Text data extracted from pages:
----

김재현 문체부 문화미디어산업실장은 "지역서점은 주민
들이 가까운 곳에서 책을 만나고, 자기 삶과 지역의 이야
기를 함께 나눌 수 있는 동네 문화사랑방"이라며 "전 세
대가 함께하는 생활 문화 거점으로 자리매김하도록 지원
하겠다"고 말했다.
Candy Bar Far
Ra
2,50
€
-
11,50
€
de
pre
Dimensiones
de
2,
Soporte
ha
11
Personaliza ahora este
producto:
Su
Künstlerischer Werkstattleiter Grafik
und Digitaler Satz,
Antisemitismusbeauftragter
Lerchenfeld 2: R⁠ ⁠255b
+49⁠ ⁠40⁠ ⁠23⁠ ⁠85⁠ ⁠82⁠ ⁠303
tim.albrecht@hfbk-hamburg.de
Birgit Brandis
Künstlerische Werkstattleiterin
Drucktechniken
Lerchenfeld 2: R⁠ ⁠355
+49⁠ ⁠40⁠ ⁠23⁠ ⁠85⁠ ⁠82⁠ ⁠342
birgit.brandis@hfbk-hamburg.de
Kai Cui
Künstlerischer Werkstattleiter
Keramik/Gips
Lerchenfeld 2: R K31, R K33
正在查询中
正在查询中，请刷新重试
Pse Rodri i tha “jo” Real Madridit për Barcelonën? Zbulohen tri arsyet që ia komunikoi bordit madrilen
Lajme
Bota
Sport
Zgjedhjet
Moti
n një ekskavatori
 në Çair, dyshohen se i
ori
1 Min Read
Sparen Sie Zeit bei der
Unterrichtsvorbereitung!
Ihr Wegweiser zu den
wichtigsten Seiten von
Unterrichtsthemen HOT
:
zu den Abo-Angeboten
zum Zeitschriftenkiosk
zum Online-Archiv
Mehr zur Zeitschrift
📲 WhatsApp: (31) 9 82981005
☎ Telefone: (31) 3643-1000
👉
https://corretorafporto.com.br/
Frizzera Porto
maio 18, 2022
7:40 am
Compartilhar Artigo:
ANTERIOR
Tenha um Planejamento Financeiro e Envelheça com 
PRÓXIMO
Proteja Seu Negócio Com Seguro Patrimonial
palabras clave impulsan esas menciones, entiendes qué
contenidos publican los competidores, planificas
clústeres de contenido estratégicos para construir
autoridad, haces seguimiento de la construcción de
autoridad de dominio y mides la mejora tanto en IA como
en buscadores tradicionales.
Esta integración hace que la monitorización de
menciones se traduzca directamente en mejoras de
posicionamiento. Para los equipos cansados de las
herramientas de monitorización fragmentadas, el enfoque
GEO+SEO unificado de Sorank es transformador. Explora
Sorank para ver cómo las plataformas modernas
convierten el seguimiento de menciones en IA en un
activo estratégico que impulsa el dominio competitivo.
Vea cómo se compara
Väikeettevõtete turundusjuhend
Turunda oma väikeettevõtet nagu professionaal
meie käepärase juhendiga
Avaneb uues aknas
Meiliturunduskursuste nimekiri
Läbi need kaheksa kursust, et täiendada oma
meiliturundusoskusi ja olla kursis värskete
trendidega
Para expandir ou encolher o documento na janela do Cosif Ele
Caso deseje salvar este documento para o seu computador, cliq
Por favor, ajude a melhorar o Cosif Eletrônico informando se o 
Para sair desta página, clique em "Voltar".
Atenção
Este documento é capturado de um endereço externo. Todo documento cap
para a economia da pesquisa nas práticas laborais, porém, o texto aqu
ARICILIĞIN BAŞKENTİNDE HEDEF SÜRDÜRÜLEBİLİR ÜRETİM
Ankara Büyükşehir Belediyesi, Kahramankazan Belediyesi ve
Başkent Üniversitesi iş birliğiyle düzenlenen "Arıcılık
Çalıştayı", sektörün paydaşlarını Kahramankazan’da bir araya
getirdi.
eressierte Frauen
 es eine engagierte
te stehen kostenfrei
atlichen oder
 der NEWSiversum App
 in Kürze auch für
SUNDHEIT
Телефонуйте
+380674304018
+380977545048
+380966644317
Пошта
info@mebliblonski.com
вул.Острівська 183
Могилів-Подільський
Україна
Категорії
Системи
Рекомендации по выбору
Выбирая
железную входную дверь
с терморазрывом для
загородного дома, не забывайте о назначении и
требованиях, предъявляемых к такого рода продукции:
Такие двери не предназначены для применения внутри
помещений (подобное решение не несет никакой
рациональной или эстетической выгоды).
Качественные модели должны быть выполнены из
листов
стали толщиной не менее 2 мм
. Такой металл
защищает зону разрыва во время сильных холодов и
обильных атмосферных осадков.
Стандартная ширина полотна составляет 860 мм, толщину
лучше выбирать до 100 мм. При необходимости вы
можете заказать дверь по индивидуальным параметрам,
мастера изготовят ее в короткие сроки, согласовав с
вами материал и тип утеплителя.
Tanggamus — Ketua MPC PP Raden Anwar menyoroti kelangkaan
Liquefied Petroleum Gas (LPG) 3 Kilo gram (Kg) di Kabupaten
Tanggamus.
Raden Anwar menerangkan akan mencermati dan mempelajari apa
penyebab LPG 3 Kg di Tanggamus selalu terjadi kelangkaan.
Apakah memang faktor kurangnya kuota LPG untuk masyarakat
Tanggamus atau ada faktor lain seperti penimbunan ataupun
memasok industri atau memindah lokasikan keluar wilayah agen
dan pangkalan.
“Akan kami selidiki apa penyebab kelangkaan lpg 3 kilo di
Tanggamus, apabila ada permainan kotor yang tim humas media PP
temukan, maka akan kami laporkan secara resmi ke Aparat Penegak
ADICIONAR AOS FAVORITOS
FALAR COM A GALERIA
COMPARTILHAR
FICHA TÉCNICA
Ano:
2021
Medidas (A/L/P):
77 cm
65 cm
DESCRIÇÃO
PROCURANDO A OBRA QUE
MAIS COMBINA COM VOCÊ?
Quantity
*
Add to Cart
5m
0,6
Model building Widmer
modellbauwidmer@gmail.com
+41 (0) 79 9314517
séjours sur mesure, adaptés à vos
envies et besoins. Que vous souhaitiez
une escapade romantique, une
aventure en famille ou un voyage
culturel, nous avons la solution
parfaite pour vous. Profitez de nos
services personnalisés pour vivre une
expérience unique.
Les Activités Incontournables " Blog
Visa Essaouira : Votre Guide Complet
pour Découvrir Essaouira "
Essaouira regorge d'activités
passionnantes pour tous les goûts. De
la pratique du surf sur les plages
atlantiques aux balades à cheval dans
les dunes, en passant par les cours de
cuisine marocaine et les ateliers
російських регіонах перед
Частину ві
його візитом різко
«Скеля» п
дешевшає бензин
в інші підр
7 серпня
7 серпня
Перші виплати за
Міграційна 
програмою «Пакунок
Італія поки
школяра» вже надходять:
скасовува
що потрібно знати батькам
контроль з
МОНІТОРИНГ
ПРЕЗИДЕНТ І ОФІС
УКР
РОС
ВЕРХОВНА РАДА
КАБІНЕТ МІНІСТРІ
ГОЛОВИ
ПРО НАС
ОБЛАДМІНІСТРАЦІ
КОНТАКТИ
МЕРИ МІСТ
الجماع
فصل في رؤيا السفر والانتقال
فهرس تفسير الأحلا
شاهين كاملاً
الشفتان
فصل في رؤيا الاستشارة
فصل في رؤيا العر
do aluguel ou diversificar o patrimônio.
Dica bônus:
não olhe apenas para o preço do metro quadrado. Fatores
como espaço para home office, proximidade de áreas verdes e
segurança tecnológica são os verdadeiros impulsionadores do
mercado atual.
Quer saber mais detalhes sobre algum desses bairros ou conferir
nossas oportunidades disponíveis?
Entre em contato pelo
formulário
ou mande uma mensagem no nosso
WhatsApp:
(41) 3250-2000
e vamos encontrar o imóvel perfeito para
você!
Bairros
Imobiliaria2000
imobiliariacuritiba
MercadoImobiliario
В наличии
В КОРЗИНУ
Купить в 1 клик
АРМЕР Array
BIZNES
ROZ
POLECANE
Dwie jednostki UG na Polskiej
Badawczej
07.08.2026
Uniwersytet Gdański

----

### Work instructions
Select each line in the records above that contains the string "kami", and copy those lines out.

### Expected answer
“Akan kami selidiki apa penyebab kelangkaan lpg 3 kilo di
temukan, maka akan kami laporkan secara resmi ke Aparat Penegak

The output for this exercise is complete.